> _Exercise goal_: Your task is to repeat exactly the lines below between the line holding "Joshua 19:46" and the line holding "(FRA) on June 4, when its", inclusive, and only those.

> _Input material_:

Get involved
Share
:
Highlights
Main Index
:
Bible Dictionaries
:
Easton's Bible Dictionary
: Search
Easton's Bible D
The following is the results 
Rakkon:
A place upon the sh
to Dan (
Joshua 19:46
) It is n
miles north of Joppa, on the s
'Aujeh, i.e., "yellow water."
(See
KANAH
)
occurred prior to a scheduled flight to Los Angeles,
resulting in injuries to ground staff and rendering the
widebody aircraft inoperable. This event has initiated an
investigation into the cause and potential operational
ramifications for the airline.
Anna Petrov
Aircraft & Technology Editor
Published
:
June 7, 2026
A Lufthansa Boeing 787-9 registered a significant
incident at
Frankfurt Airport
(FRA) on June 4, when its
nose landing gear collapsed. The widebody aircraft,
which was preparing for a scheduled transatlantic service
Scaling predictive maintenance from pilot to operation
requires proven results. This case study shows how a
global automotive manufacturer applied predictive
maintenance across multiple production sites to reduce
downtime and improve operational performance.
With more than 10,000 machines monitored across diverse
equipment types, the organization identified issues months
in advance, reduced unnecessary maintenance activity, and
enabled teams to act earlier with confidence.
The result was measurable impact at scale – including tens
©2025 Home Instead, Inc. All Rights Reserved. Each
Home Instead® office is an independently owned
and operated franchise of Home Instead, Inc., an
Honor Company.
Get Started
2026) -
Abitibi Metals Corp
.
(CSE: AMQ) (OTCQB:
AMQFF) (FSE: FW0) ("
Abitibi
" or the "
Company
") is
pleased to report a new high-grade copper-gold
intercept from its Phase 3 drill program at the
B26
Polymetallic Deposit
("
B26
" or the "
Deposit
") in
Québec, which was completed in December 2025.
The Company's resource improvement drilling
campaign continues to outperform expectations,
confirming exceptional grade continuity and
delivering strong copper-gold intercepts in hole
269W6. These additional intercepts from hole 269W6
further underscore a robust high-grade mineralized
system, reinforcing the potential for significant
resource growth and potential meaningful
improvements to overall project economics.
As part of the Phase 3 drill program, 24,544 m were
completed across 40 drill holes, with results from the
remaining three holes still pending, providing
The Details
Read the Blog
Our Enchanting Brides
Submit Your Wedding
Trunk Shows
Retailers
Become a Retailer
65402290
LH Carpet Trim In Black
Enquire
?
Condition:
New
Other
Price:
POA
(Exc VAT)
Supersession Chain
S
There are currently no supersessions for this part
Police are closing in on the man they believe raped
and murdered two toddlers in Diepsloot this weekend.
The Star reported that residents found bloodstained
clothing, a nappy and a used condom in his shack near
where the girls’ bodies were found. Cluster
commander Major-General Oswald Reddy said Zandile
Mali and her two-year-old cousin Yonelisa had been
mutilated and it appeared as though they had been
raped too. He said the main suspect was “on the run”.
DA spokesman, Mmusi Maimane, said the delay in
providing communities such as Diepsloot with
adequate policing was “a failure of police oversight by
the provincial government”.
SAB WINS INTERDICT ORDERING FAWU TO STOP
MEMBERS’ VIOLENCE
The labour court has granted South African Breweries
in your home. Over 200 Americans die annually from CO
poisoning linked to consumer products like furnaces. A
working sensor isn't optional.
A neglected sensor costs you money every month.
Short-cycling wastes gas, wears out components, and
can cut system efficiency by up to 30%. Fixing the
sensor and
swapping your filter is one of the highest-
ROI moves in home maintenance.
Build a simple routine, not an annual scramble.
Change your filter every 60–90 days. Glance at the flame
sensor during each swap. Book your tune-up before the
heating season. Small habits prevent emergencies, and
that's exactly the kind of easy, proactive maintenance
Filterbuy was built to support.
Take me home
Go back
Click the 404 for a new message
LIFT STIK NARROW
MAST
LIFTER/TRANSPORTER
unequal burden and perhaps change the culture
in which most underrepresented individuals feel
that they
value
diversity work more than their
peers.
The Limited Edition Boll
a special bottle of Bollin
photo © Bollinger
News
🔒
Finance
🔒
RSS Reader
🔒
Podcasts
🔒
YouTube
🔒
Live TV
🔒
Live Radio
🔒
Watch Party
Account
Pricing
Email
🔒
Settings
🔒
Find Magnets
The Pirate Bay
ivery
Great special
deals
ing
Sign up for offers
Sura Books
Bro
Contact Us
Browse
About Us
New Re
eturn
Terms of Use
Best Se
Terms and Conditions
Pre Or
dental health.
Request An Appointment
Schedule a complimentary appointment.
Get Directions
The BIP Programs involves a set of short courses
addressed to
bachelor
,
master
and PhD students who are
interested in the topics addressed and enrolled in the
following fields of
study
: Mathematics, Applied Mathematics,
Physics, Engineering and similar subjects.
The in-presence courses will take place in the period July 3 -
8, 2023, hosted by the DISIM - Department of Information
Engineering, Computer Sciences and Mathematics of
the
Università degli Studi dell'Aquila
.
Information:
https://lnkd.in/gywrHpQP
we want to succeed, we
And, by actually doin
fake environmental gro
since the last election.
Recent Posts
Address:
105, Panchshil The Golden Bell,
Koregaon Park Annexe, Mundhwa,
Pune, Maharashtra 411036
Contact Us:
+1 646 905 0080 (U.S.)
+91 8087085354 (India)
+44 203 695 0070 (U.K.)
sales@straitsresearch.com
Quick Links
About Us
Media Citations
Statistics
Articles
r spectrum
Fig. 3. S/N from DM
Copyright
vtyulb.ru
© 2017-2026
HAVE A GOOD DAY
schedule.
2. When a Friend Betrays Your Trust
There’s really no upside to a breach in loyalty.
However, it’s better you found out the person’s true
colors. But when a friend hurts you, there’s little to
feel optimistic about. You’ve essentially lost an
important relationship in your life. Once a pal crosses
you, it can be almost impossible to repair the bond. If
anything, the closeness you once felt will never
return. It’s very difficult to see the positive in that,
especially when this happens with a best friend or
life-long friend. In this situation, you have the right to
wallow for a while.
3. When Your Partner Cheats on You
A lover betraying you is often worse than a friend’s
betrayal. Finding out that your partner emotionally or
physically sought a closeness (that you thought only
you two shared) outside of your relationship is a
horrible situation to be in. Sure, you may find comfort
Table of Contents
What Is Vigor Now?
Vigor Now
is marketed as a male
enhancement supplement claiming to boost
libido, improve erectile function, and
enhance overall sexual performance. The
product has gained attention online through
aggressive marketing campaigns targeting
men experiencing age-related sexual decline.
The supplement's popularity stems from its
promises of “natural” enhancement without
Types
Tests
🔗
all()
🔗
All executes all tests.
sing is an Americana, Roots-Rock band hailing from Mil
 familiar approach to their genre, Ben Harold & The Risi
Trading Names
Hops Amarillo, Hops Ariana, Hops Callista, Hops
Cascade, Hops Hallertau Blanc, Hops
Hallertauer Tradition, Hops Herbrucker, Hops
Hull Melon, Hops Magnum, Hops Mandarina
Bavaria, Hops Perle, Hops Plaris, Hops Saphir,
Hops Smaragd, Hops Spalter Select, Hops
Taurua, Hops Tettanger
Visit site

> _Answer below_:
Joshua 19:46
) It is n
miles north of Joppa, on the s
'Aujeh, i.e., "yellow water."
(See
KANAH
)
occurred prior to a scheduled flight to Los Angeles,
resulting in injuries to ground staff and rendering the
widebody aircraft inoperable. This event has initiated an
investigation into the cause and potential operational
ramifications for the airline.
Anna Petrov
Aircraft & Technology Editor
Published
:
June 7, 2026
A Lufthansa Boeing 787-9 registered a significant
incident at
Frankfurt Airport
(FRA) on June 4, when its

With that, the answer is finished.